Add some basic tests for when a token is blocked.

ashokdelphia · ashokdelphia · commit 29f66c1d4adf · 2021-01-27T16:45:29.000-05:00
I hope this is a reasonable place to put the tests, but happy to take any suggestions for a better place for them to live.
diff --git a/tests/models/test_blacklisted_token.py b/tests/models/test_blacklisted_token.py
@@ -0,0 +1,102 @@
+# -*- coding: utf-8 -*-
+
+from datetime import timedelta
+from django.utils import timezone
+
+import pytest
+
+from rest_framework_jwt.authentication import JSONWebTokenAuthentication
+from rest_framework_jwt.blacklist.models import BlacklistedToken
+from rest_framework_jwt.settings import api_settings
+
+import uuid
+
+
+@pytest.mark.parametrize(
+    'id_setting', ['require', 'include']
+)
+def test_token_is_blocked_by_id(user, monkeypatch, id_setting):
+    monkeypatch.setattr(api_settings, "JWT_TOKEN_ID", id_setting)
+    payload = JSONWebTokenAuthentication.jwt_create_payload(user)
+    token = JSONWebTokenAuthentication.jwt_encode_payload(payload)
+
+    expiration = timezone.now() + timedelta(days=1)
+    BlacklistedToken(
+        token_id=payload['jti'],
+        expires_at=expiration,
+        user=user,
+    ).save()
+
+    assert BlacklistedToken.is_blocked(token, payload) is True
+
+
+
+@pytest.mark.parametrize(
+    'id_setting', ['require', 'include']
+)
+def test_refreshed_token_is_blocked_by_original_id(user, call_auth_refresh_endpoint, monkeypatch, id_setting):
+    monkeypatch.setattr(api_settings, "JWT_TOKEN_ID", id_setting)
+    original_payload = JSONWebTokenAuthentication.jwt_create_payload(user)
+    original_token = JSONWebTokenAuthentication.jwt_encode_payload(original_payload)
+
+    refresh_response = call_auth_refresh_endpoint(original_token)
+    refreshed_token = refresh_response.json()['token']
+    payload = JSONWebTokenAuthentication.jwt_decode_token(refreshed_token)
+
+    expiration = timezone.now() + timedelta(days=1)
+    BlacklistedToken(
+        token_id=original_payload['jti'],
+        expires_at=expiration,
+        user=user,
+    ).save()
+
+    assert BlacklistedToken.is_blocked(refreshed_token, payload) is True
+
+
+@pytest.mark.parametrize(
+    'id_setting', ['include', 'off']
+)
+def test_token_is_blocked_by_value(user, monkeypatch, id_setting):
+    monkeypatch.setattr(api_settings, "JWT_TOKEN_ID", id_setting)
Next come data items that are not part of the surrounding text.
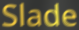
SladeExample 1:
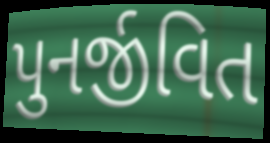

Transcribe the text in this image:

પુનર્જીવિત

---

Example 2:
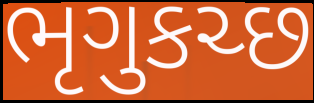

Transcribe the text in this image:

ભૃગુકચ્છ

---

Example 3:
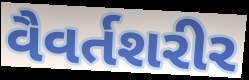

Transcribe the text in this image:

વૈવર્તશરીર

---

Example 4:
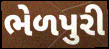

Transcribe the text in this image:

ભેળપુરી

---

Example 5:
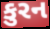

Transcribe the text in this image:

કુરનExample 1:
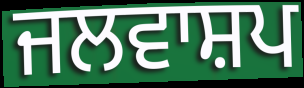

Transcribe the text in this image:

ਜਲਵਾਸ਼ਪ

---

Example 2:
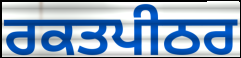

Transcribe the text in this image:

ਰਕਤਪੀਠਰ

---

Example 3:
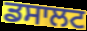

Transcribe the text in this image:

ਡਸਾਲਟ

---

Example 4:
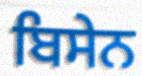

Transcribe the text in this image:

ਬਿਸੇਨ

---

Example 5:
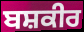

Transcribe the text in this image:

ਬਸ਼ਕੀਰ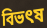
বিভৎষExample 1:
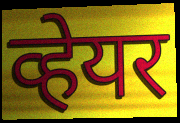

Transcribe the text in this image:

व्हेयर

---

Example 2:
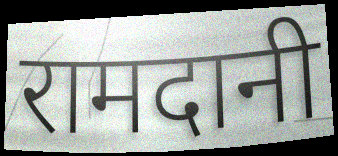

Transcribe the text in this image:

रामदानी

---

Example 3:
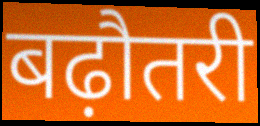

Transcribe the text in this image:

बढ़ौतरी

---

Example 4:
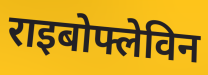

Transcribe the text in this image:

राइबोफ्लेविन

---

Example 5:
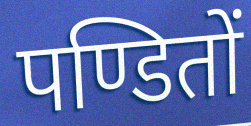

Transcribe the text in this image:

पण्डितों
+    payload = JSONWebTokenAuthentication.jwt_create_payload(user)
+    token = JSONWebTokenAuthentication.jwt_encode_payload(payload)
+
+    expiration = timezone.now() + timedelta(days=1)
+    BlacklistedToken(
+        token=token,
+        expires_at=expiration,
+        user=user,
+    ).save()
+
+    assert BlacklistedToken.is_blocked(token, payload) is True
+
+
+def test_token_is_not_blocked_by_value_when_ids_required(user, monkeypatch):
+    monkeypatch.setattr(api_settings, "JWT_TOKEN_ID", "require")
+    payload = JSONWebTokenAuthentication.jwt_create_payload(user)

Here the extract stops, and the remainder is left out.